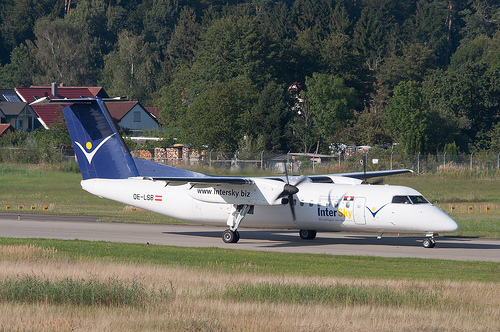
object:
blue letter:
[213, 187, 219, 195]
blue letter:
[207, 189, 212, 195]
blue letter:
[217, 187, 224, 196]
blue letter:
[246, 192, 251, 197]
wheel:
[221, 230, 241, 242]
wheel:
[298, 228, 317, 240]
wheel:
[422, 239, 435, 248]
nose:
[434, 209, 462, 235]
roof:
[28, 95, 139, 131]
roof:
[13, 86, 94, 102]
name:
[313, 205, 353, 220]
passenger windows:
[316, 198, 322, 206]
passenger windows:
[309, 199, 314, 207]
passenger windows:
[299, 199, 304, 206]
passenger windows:
[292, 199, 296, 206]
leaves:
[173, 0, 495, 131]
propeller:
[275, 160, 307, 221]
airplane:
[28, 83, 460, 248]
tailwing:
[29, 92, 134, 109]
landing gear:
[217, 211, 248, 245]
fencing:
[73, 150, 499, 174]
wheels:
[299, 227, 317, 240]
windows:
[391, 195, 411, 203]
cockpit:
[366, 179, 461, 234]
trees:
[419, 52, 500, 156]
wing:
[130, 166, 255, 186]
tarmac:
[0, 214, 499, 261]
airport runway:
[3, 208, 498, 261]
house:
[101, 97, 170, 135]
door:
[351, 196, 367, 224]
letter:
[320, 209, 325, 218]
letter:
[315, 205, 322, 217]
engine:
[185, 177, 301, 207]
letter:
[197, 186, 201, 195]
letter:
[200, 187, 208, 197]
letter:
[239, 189, 243, 198]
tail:
[26, 90, 144, 176]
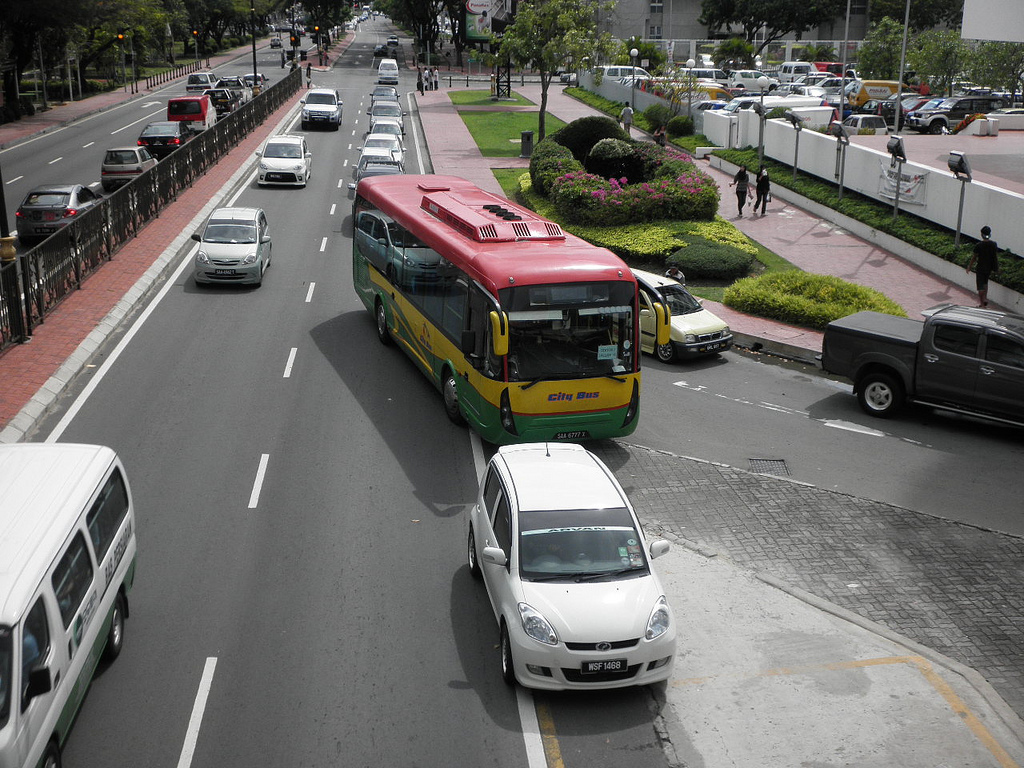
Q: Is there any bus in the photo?
A: Yes, there is a bus.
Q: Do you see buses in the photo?
A: Yes, there is a bus.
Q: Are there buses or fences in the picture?
A: Yes, there is a bus.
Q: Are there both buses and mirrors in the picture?
A: Yes, there are both a bus and a mirror.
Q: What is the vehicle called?
A: The vehicle is a bus.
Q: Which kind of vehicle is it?
A: The vehicle is a bus.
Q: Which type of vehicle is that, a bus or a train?
A: This is a bus.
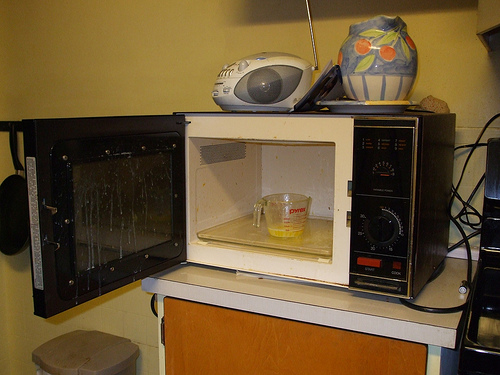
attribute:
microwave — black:
[18, 109, 457, 320]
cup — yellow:
[253, 191, 313, 241]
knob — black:
[365, 212, 396, 243]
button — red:
[356, 256, 383, 270]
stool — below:
[29, 328, 140, 374]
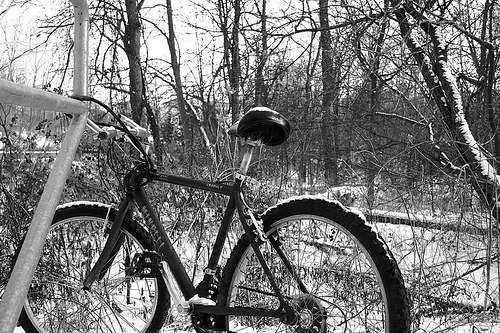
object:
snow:
[306, 248, 310, 252]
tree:
[143, 0, 196, 163]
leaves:
[181, 6, 183, 9]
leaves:
[189, 52, 192, 54]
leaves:
[36, 34, 41, 38]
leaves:
[195, 14, 199, 18]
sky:
[2, 0, 68, 73]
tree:
[316, 0, 340, 184]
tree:
[386, 0, 500, 213]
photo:
[0, 0, 495, 331]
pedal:
[127, 252, 162, 278]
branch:
[378, 111, 427, 128]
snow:
[443, 61, 450, 74]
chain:
[239, 287, 276, 296]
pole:
[351, 207, 495, 236]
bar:
[73, 16, 88, 98]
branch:
[268, 26, 314, 39]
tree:
[217, 2, 242, 125]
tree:
[106, 0, 156, 162]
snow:
[281, 198, 288, 203]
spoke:
[298, 219, 301, 244]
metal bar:
[0, 79, 90, 114]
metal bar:
[1, 113, 87, 332]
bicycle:
[9, 104, 412, 333]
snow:
[250, 106, 270, 111]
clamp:
[234, 173, 259, 187]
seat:
[226, 107, 289, 146]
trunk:
[454, 115, 500, 213]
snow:
[300, 195, 314, 199]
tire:
[215, 195, 410, 333]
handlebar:
[97, 130, 118, 140]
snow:
[71, 200, 92, 204]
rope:
[76, 95, 125, 126]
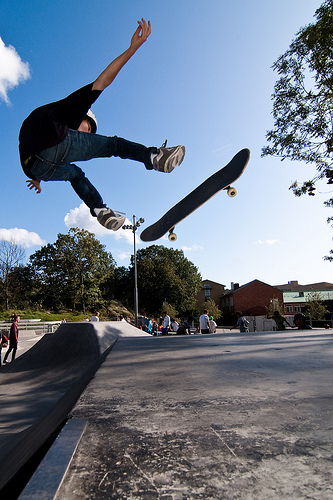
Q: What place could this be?
A: It is a park.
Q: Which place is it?
A: It is a park.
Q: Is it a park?
A: Yes, it is a park.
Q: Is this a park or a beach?
A: It is a park.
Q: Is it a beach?
A: No, it is a park.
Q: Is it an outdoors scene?
A: Yes, it is outdoors.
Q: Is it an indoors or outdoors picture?
A: It is outdoors.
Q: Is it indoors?
A: No, it is outdoors.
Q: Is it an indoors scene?
A: No, it is outdoors.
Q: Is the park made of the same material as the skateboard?
A: No, the park is made of cement and the skateboard is made of wood.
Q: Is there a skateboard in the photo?
A: Yes, there is a skateboard.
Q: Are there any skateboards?
A: Yes, there is a skateboard.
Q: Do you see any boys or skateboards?
A: Yes, there is a skateboard.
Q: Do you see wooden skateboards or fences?
A: Yes, there is a wood skateboard.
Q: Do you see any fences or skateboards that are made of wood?
A: Yes, the skateboard is made of wood.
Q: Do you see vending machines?
A: No, there are no vending machines.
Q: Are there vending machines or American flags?
A: No, there are no vending machines or American flags.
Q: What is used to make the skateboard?
A: The skateboard is made of wood.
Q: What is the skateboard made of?
A: The skateboard is made of wood.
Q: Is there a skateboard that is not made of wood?
A: No, there is a skateboard but it is made of wood.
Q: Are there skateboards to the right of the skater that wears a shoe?
A: Yes, there is a skateboard to the right of the skater.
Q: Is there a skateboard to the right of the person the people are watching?
A: Yes, there is a skateboard to the right of the skater.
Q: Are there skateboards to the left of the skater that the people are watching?
A: No, the skateboard is to the right of the skater.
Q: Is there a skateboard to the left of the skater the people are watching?
A: No, the skateboard is to the right of the skater.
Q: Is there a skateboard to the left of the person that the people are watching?
A: No, the skateboard is to the right of the skater.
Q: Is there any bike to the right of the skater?
A: No, there is a skateboard to the right of the skater.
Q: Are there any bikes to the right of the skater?
A: No, there is a skateboard to the right of the skater.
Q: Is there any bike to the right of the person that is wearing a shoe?
A: No, there is a skateboard to the right of the skater.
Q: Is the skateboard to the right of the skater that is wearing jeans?
A: Yes, the skateboard is to the right of the skater.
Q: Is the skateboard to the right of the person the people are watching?
A: Yes, the skateboard is to the right of the skater.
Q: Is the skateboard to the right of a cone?
A: No, the skateboard is to the right of the skater.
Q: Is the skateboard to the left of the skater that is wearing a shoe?
A: No, the skateboard is to the right of the skater.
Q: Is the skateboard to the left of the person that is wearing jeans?
A: No, the skateboard is to the right of the skater.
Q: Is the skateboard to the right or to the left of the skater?
A: The skateboard is to the right of the skater.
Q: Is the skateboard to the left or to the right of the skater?
A: The skateboard is to the right of the skater.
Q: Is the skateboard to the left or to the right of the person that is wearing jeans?
A: The skateboard is to the right of the skater.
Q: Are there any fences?
A: No, there are no fences.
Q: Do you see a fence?
A: No, there are no fences.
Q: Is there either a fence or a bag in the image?
A: No, there are no fences or bags.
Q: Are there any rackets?
A: No, there are no rackets.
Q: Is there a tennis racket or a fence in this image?
A: No, there are no rackets or fences.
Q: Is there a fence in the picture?
A: No, there are no fences.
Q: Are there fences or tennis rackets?
A: No, there are no fences or tennis rackets.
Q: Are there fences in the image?
A: No, there are no fences.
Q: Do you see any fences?
A: No, there are no fences.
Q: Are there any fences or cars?
A: No, there are no fences or cars.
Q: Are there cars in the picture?
A: No, there are no cars.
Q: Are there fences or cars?
A: No, there are no cars or fences.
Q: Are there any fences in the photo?
A: No, there are no fences.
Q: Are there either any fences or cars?
A: No, there are no cars or fences.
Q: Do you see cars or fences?
A: No, there are no cars or fences.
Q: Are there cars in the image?
A: No, there are no cars.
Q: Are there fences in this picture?
A: No, there are no fences.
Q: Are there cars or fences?
A: No, there are no fences or cars.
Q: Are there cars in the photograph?
A: No, there are no cars.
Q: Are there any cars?
A: No, there are no cars.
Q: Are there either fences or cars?
A: No, there are no cars or fences.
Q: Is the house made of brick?
A: Yes, the house is made of brick.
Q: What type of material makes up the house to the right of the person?
A: The house is made of brick.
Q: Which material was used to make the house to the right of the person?
A: The house is made of brick.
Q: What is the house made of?
A: The house is made of brick.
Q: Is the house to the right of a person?
A: Yes, the house is to the right of a person.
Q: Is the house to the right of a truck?
A: No, the house is to the right of a person.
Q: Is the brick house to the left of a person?
A: No, the house is to the right of a person.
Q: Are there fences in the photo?
A: No, there are no fences.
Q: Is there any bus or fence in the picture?
A: No, there are no fences or buses.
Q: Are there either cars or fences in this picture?
A: No, there are no fences or cars.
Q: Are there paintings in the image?
A: No, there are no paintings.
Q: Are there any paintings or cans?
A: No, there are no paintings or cans.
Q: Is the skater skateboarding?
A: Yes, the skater is skateboarding.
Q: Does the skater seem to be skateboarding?
A: Yes, the skater is skateboarding.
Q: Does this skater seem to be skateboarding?
A: Yes, the skater is skateboarding.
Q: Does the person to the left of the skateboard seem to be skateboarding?
A: Yes, the skater is skateboarding.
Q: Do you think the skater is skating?
A: No, the skater is skateboarding.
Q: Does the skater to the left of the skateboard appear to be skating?
A: No, the skater is skateboarding.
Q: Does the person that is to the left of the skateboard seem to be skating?
A: No, the skater is skateboarding.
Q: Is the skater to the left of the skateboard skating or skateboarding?
A: The skater is skateboarding.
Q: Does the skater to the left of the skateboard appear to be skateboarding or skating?
A: The skater is skateboarding.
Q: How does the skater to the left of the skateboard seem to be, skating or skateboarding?
A: The skater is skateboarding.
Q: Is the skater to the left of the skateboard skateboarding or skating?
A: The skater is skateboarding.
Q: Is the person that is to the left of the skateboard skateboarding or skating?
A: The skater is skateboarding.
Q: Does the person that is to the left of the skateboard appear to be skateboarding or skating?
A: The skater is skateboarding.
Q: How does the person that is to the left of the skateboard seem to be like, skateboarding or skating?
A: The skater is skateboarding.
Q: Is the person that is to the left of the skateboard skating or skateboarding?
A: The skater is skateboarding.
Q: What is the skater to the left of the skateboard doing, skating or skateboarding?
A: The skater is skateboarding.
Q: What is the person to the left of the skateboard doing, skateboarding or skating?
A: The skater is skateboarding.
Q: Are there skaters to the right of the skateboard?
A: No, the skater is to the left of the skateboard.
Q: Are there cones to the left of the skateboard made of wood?
A: No, there is a skater to the left of the skateboard.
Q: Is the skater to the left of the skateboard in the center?
A: Yes, the skater is to the left of the skateboard.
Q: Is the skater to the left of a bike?
A: No, the skater is to the left of the skateboard.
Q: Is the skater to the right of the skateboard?
A: No, the skater is to the left of the skateboard.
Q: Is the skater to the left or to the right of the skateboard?
A: The skater is to the left of the skateboard.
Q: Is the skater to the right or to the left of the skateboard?
A: The skater is to the left of the skateboard.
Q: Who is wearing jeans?
A: The skater is wearing jeans.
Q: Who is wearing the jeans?
A: The skater is wearing jeans.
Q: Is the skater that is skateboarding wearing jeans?
A: Yes, the skater is wearing jeans.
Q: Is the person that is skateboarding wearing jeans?
A: Yes, the skater is wearing jeans.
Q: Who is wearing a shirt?
A: The skater is wearing a shirt.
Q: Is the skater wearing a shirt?
A: Yes, the skater is wearing a shirt.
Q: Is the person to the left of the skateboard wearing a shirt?
A: Yes, the skater is wearing a shirt.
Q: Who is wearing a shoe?
A: The skater is wearing a shoe.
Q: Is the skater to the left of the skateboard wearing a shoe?
A: Yes, the skater is wearing a shoe.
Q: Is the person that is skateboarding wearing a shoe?
A: Yes, the skater is wearing a shoe.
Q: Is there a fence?
A: No, there are no fences.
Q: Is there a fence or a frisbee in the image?
A: No, there are no fences or frisbees.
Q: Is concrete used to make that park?
A: Yes, the park is made of concrete.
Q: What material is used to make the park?
A: The park is made of concrete.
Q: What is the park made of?
A: The park is made of concrete.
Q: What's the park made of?
A: The park is made of concrete.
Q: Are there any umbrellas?
A: No, there are no umbrellas.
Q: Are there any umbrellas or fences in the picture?
A: No, there are no umbrellas or fences.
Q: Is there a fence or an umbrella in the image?
A: No, there are no umbrellas or fences.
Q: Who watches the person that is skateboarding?
A: The people watch the skater.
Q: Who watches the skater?
A: The people watch the skater.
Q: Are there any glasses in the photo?
A: No, there are no glasses.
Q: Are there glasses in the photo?
A: No, there are no glasses.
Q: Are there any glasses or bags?
A: No, there are no glasses or bags.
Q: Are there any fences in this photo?
A: No, there are no fences.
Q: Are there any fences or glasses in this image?
A: No, there are no fences or glasses.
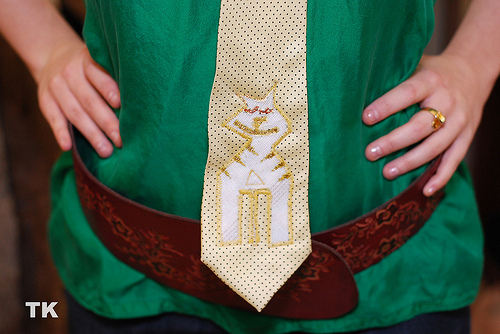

▶ Challenge
Transcribe the lines from the start of the items through the line containing "[292, 199, 296, 206]", inclusive, and leave the pictures out of your answer.

▶ Result of this exercise
object:
blue letter:
[213, 187, 219, 195]
blue letter:
[207, 189, 212, 195]
blue letter:
[217, 187, 224, 196]
blue letter:
[246, 192, 251, 197]
wheel:
[221, 230, 241, 242]
wheel:
[298, 228, 317, 240]
wheel:
[422, 239, 435, 248]
nose:
[434, 209, 462, 235]
roof:
[28, 95, 139, 131]
roof:
[13, 86, 94, 102]
name:
[313, 205, 353, 220]
passenger windows:
[316, 198, 322, 206]
passenger windows:
[309, 199, 314, 207]
passenger windows:
[299, 199, 304, 206]
passenger windows:
[292, 199, 296, 206]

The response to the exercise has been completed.